長尾先生の臨床経験の現場からのご意見に、共感しながら読ませていただきました。最後の「診療報酬で担保されるべき」とのご意見も仰る通りですね。
本人様の良い終末期の為には、患部だけを見ないその方の人生ストーリーを大事にしたNBMを重視しようということは、セミナーでもしばしば聞く言葉です。でもそのためにはゆったりした時間が必要ですものね。報酬で担保されるのが当然。医療費の軽減からまわせば良いことです。
ただ成年後見制度は、契約や財産管理関係には有効でも、手術や医療の同意は含まれていない筈。

希望は、今の高齢者は戦前の教育・民法で育った方達ですが、これからの高齢者(私達)はもっと自覚的であるということ。ITという素晴らしい技術のおかげで、正しい読み方を習得すれば世界が広くなり、より自己実現ができる方法を知り得ます。
長尾先生のブログも大貢献! 今後も現場からのリアルな発信を待っています。

Posted by 梨木 at 2012年01月22日 08:03 | 返信

認知症の患者さんに抗がん剤治療をどうするか。

◆ 課題の指示 ◆
終末期医療についての抜粋のうち、「本人様の良い終末期の為には、」で始まり「長尾先生のブログも大貢献! 今後も現場からのリアルな発信を待っています。」で終わる部分を、そのまま書き写しなさい。 以下のデータは、上の抜粋とは別の出典から取られたものです。

◆ ページ単位の抽出テキスト ◆
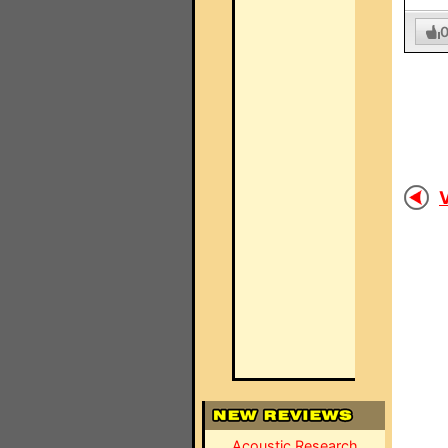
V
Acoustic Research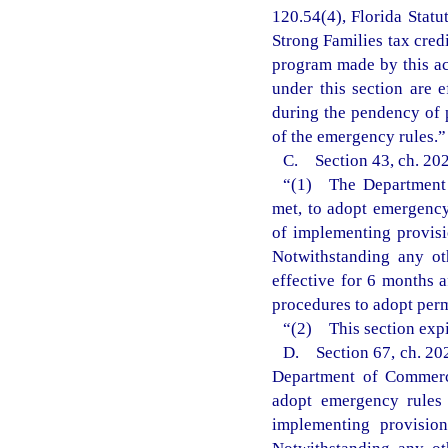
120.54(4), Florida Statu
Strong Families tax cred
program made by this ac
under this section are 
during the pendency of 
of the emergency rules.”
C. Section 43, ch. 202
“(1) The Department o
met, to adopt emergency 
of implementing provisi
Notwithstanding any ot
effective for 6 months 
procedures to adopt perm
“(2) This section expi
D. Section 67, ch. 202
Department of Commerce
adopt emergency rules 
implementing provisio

◆ 解答欄 ◆
本人様の良い終末期の為には、患部だけを見ないその方の人生ストーリーを大事にしたNBMを重視しようということは、セミナーでもしばしば聞く言葉です。でもそのためにはゆったりした時間が必要ですものね。報酬で担保されるのが当然。医療費の軽減からまわせば良いことです。
ただ成年後見制度は、契約や財産管理関係には有効でも、手術や医療の同意は含まれていない筈。

希望は、今の高齢者は戦前の教育・民法で育った方達ですが、これからの高齢者(私達)はもっと自覚的であるということ。ITという素晴らしい技術のおかげで、正しい読み方を習得すれば世界が広くなり、より自己実現ができる方法を知り得ます。
長尾先生のブログも大貢献! 今後も現場からのリアルな発信を待っています。